YOUR TASKS ::
[a] In the relationship text, which model do people often fall back on once the bloom is off the rose?
[b] Rewrite the relationship text starting with "First, we become" and going on through "it doesn't matter.", swapping "sneezes" for "coughs".

TEXT PROVIDED ::

::::

When this begins to happen, when the bloom is off the rose and we have to start learning how to live together as adults, often-times we go to the only model we know, the one society teaches us as the only thing that counts: the economic model. What am I getting? What is it costing me? Am I operating at a profit or a loss? We do a cost/benefits analysis of our relationship. When we start to look at things through this paradigm, the idea of giving shifts and it's no longer for fun and for free. We give something our partner wants or needs, but we expect something in return. When our expectation is not met, we add to a list of resentments we have begun to keep--a ledger, really--and when the ledger gets far enough imbalanced against our perceived good, we might begin to punish our partner for not fulfilling contracts they didn't even know they'd made. And it is inevitable that, if we have been keeping score, our partner has been keeping score as well, based on their own set of values. Insert here a mental image of two people frowning, arms crossed, facing away from each other

 

When we've headed down this road, a couple of things happen:

 

First, we become focused on the negative. We lose sight of the gratitude we were feeling just a short time before for the great good fortune of finding our soul mate. Only now we're not really even seeing our partner any more. We're seeing only what we're not getting. We take everything personally, even those things that are not at all personal. Perhaps we are very sensitive to loud noises. Our partner sneezes near us and even though we know it's completely irrational, we might blame them for hurting our ears. Our resentment builds. Again, not because we want it to, but because it's the system we've set up. You have control of my happiness. I'm not happy. You get blamed--rational or irrational, it doesn't matter.

::::

EXTRACTED DATA ::
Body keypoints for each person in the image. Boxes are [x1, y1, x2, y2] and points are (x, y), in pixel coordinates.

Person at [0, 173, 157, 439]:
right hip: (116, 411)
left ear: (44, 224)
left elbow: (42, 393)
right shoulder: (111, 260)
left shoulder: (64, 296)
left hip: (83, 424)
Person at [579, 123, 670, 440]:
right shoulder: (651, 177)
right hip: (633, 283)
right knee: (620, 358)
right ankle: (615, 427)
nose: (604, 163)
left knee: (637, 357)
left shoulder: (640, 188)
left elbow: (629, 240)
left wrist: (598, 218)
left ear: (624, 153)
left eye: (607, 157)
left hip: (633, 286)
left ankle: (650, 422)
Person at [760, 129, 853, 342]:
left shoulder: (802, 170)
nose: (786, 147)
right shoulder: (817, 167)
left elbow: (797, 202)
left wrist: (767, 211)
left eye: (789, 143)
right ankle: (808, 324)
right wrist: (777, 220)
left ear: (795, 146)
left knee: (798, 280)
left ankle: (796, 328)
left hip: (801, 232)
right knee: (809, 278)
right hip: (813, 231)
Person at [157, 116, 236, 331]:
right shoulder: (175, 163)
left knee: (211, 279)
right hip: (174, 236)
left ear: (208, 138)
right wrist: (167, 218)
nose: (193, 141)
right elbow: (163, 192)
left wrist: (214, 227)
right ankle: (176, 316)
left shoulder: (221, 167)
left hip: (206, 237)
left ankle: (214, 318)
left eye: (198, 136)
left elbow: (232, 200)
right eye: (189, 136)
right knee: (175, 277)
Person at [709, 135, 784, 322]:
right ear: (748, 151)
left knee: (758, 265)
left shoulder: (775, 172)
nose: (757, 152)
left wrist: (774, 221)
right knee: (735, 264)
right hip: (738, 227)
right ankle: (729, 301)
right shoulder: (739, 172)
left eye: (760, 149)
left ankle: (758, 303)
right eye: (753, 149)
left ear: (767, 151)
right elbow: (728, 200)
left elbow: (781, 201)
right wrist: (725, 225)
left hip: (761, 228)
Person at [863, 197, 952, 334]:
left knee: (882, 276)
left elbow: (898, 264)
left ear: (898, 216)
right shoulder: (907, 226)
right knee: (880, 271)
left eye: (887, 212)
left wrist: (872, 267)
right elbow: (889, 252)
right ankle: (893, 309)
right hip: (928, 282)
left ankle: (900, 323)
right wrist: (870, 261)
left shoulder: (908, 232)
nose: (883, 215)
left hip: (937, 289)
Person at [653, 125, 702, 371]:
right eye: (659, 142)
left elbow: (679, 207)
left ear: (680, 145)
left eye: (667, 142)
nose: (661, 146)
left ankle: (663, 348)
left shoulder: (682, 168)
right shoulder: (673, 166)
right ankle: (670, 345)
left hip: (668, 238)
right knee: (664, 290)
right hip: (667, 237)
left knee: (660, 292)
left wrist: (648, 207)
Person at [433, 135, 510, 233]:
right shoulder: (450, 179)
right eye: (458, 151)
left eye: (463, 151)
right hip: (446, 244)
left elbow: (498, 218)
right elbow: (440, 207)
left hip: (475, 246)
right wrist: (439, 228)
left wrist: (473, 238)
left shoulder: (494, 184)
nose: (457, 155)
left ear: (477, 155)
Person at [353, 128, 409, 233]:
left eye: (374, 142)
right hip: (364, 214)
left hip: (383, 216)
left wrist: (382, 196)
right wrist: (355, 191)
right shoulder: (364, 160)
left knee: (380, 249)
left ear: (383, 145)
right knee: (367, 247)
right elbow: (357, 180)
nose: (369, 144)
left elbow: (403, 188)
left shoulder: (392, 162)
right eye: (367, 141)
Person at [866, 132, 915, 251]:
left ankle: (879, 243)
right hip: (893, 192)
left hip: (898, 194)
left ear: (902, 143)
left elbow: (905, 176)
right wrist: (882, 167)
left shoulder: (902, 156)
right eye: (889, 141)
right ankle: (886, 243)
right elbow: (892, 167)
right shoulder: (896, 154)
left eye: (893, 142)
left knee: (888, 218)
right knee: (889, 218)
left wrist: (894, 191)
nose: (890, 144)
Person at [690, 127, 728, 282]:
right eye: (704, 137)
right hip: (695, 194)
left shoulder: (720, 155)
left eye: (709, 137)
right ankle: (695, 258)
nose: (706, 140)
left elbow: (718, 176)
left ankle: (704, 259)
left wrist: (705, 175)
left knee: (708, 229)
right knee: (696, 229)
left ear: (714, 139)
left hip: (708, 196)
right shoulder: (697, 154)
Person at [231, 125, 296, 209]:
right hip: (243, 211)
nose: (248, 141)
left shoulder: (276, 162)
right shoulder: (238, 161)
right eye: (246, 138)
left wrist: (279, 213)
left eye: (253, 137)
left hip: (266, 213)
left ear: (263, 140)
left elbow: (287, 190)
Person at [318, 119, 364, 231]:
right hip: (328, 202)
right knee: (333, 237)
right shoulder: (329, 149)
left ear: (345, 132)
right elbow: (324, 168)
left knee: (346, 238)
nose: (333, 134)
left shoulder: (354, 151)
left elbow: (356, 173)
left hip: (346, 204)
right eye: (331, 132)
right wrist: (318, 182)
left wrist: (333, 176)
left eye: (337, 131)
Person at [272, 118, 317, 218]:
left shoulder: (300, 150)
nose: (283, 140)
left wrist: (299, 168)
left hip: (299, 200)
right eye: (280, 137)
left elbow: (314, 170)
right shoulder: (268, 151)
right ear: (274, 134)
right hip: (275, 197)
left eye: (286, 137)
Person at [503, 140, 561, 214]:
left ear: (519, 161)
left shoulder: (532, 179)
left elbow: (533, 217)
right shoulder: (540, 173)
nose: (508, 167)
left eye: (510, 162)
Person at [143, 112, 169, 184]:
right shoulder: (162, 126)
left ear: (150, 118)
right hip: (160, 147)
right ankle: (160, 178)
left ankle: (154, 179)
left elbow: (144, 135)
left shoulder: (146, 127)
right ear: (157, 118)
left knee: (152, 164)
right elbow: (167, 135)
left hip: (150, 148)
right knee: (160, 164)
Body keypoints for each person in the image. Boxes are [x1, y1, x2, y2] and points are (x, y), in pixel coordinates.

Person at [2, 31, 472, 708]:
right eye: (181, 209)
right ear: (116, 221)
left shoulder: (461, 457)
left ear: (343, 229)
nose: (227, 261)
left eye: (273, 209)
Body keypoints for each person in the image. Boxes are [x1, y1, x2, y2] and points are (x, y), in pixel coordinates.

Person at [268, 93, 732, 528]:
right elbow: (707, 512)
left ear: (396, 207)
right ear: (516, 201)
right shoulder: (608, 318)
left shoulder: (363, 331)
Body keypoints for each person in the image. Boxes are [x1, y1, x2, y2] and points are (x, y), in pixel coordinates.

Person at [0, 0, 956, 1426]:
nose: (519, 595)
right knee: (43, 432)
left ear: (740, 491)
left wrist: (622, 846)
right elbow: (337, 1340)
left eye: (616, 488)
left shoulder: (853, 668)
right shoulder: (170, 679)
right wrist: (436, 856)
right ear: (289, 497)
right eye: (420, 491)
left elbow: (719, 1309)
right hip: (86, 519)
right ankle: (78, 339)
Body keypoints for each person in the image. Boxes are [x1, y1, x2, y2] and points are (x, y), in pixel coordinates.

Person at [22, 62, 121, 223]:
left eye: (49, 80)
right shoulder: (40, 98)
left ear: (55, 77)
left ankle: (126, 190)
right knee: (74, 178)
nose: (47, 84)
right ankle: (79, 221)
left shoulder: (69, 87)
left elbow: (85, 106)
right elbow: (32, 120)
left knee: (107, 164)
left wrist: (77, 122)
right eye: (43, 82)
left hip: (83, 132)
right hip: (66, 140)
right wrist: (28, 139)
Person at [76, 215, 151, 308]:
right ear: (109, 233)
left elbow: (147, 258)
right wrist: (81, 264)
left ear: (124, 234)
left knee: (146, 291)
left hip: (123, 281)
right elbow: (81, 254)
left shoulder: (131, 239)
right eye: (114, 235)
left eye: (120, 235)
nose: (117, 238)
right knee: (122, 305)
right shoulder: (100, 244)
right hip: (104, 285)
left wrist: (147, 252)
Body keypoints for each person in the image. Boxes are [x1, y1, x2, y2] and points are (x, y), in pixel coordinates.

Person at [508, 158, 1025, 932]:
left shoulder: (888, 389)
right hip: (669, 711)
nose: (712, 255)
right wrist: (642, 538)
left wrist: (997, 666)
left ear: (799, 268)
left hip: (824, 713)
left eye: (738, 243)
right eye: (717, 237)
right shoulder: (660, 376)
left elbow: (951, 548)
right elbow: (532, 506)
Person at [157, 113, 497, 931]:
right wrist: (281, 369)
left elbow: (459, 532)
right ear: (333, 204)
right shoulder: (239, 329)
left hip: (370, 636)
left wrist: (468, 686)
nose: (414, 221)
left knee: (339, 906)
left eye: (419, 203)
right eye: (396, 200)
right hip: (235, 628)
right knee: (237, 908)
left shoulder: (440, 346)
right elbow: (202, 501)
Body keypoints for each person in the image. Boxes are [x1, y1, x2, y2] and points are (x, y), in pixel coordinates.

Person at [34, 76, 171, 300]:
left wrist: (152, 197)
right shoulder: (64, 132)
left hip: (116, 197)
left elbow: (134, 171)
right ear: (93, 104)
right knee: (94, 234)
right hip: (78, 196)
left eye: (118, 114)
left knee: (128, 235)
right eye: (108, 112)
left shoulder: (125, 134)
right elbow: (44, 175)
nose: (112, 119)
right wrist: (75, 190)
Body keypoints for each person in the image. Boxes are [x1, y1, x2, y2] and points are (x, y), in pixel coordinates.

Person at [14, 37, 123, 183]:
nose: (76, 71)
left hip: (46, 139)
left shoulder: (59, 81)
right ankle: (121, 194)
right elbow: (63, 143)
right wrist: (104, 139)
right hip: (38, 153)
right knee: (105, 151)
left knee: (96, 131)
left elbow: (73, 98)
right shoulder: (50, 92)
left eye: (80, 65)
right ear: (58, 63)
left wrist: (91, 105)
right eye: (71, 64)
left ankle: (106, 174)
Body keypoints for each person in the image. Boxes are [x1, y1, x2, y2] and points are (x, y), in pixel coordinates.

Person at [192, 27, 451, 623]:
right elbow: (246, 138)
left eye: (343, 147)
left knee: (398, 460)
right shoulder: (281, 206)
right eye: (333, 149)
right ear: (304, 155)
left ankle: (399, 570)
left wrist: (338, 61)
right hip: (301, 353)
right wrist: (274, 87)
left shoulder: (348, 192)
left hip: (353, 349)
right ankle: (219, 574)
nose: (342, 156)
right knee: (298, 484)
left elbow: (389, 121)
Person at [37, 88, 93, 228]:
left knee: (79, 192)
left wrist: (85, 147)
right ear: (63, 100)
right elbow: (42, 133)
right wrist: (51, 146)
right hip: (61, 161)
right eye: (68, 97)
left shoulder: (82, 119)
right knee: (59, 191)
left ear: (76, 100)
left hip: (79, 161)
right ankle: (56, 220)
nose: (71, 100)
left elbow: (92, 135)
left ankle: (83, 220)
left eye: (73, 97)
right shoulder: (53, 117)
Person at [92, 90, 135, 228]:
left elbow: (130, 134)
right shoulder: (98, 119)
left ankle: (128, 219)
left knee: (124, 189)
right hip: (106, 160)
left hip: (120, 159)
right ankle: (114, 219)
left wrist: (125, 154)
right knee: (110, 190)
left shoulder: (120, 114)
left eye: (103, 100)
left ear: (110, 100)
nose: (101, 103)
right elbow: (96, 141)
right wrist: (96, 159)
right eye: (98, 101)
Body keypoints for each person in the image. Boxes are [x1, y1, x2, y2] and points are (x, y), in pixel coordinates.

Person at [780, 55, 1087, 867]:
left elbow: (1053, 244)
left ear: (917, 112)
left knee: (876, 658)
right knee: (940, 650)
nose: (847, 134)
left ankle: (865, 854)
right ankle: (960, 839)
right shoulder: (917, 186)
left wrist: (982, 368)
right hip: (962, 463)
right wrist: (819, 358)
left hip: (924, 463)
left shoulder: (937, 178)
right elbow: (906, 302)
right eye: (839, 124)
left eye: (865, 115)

::::

ANSWERS FOR THIS EXERCISE ::
[a] The economic model.

[b]
First, we become focused on the negative. We lose sight of the gratitude we were feeling just a short time before for the great good fortune of finding our soul mate. Only now we're not really even seeing our partner any more. We're seeing only what we're not getting. We take everything personally, even those things that are not at all personal. Perhaps we are very sensitive to loud noises. Our partner coughs near us and even though we know it's completely irrational, we might blame them for hurting our ears. Our resentment builds. Again, not because we want it to, but because it's the system we've set up. You have control of my happiness. I'm not happy. You get blamed--rational or irrational, it doesn't matter.